### Stored data entries
▬▬▬▬▬▬

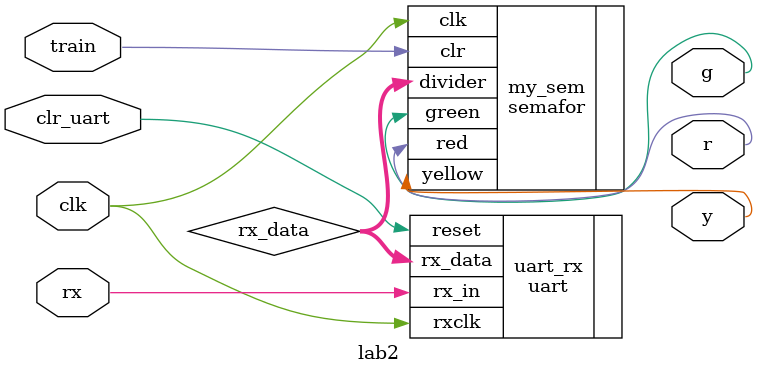
<source format=v>
module lab2 (
	clk,
	train,
	rx,
	clr_uart,
	r,
	y,
	g
);

input wire	clk;
input wire	train;
input wire	rx; 
input wire	clr_uart;
output wire	r;
output wire	y;
output wire	g;

wire [1:0] rx_data;

semafor my_sem(.clk(clk), .clr(train), .divider(rx_data),
	.red(r), .yellow(y), .green(g));

uart uart_rx(.reset(clr_uart), .rxclk(clk), 
	.rx_data(rx_data), .rx_in(rx));
	
endmodule

</source>
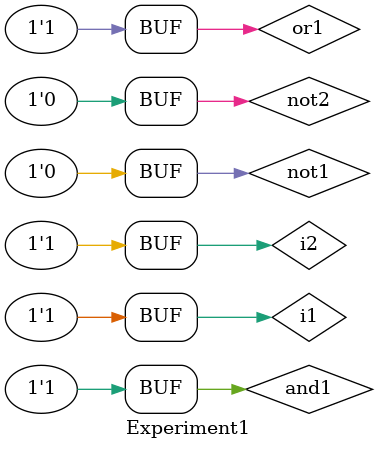
<source format=v>
module Experiment1;
    reg i1,i2; 
    wire not1,not2,and1,or1; 
    not(not1,i1);
    not(not2,i2);
    and(and1,i1,i2);
    or(or1,i1,i2);

    initial
        begin
            $dumpfile("LabExp1.vcd");
	        $dumpvars(-1, i1,i2,not1,not2,and1,or1);
	    	#1 $display(" "); 
        end
    initial begin
        #1 i1=0;
        #1 $display("Part 1: NOT Gate");
        #1 $monitor("Input = %b, Output = %b",i1,not1);
        #1 i1=1;
        #1 i1=0; i2=0;
	#1 $display(" "); 

        #1 $display("Part 2: AND Gate");
        #1 $monitor("Input1 = %b, Input2 = %b, Output = %b",i1,i2,and1);
        #1 i1=0; i2=1;
        #1 i1=1; i2=0;
        #1 i1=1; i2=1;
        #1 i1=0; i2=0;
	#1 $display(" "); 

        #1 $display("Part 3: OR Gate");
        #1 $monitor("Input1 = %b, Input2 = %b, Output = %b",i1,i2,or1);
        #1 i1=0; i2=1;
        #1 i1=1; i2=0;
        #1 i1=1; i2=1;
    end
endmodule
</source>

▬▬▬▬▬▬

### Exercise details
Exactly as written, please copy out the whole set of records, skipping images.

### Output for this exercise
<source format=v>
module lab2 (
	clk,
	train,
	rx,
	clr_uart,
	r,
	y,
	g
);

input wire	clk;
input wire	train;
input wire	rx; 
input wire	clr_uart;
output wire	r;
output wire	y;
output wire	g;

wire [1:0] rx_data;

semafor my_sem(.clk(clk), .clr(train), .divider(rx_data),
	.red(r), .yellow(y), .green(g));

uart uart_rx(.reset(clr_uart), .rxclk(clk), 
	.rx_data(rx_data), .rx_in(rx));
	
endmodule

</source>
<source format=v>
module Experiment1;
    reg i1,i2; 
    wire not1,not2,and1,or1; 
    not(not1,i1);
    not(not2,i2);
    and(and1,i1,i2);
    or(or1,i1,i2);

    initial
        begin
            $dumpfile("LabExp1.vcd");
	        $dumpvars(-1, i1,i2,not1,not2,and1,or1);
	    	#1 $display(" "); 
        end
    initial begin
        #1 i1=0;
        #1 $display("Part 1: NOT Gate");
        #1 $monitor("Input = %b, Output = %b",i1,not1);
        #1 i1=1;
        #1 i1=0; i2=0;
	#1 $display(" "); 

        #1 $display("Part 2: AND Gate");
        #1 $monitor("Input1 = %b, Input2 = %b, Output = %b",i1,i2,and1);
        #1 i1=0; i2=1;
        #1 i1=1; i2=0;
        #1 i1=1; i2=1;
        #1 i1=0; i2=0;
	#1 $display(" "); 

        #1 $display("Part 3: OR Gate");
        #1 $monitor("Input1 = %b, Input2 = %b, Output = %b",i1,i2,or1);
        #1 i1=0; i2=1;
        #1 i1=1; i2=0;
        #1 i1=1; i2=1;
    end
endmodule
</source>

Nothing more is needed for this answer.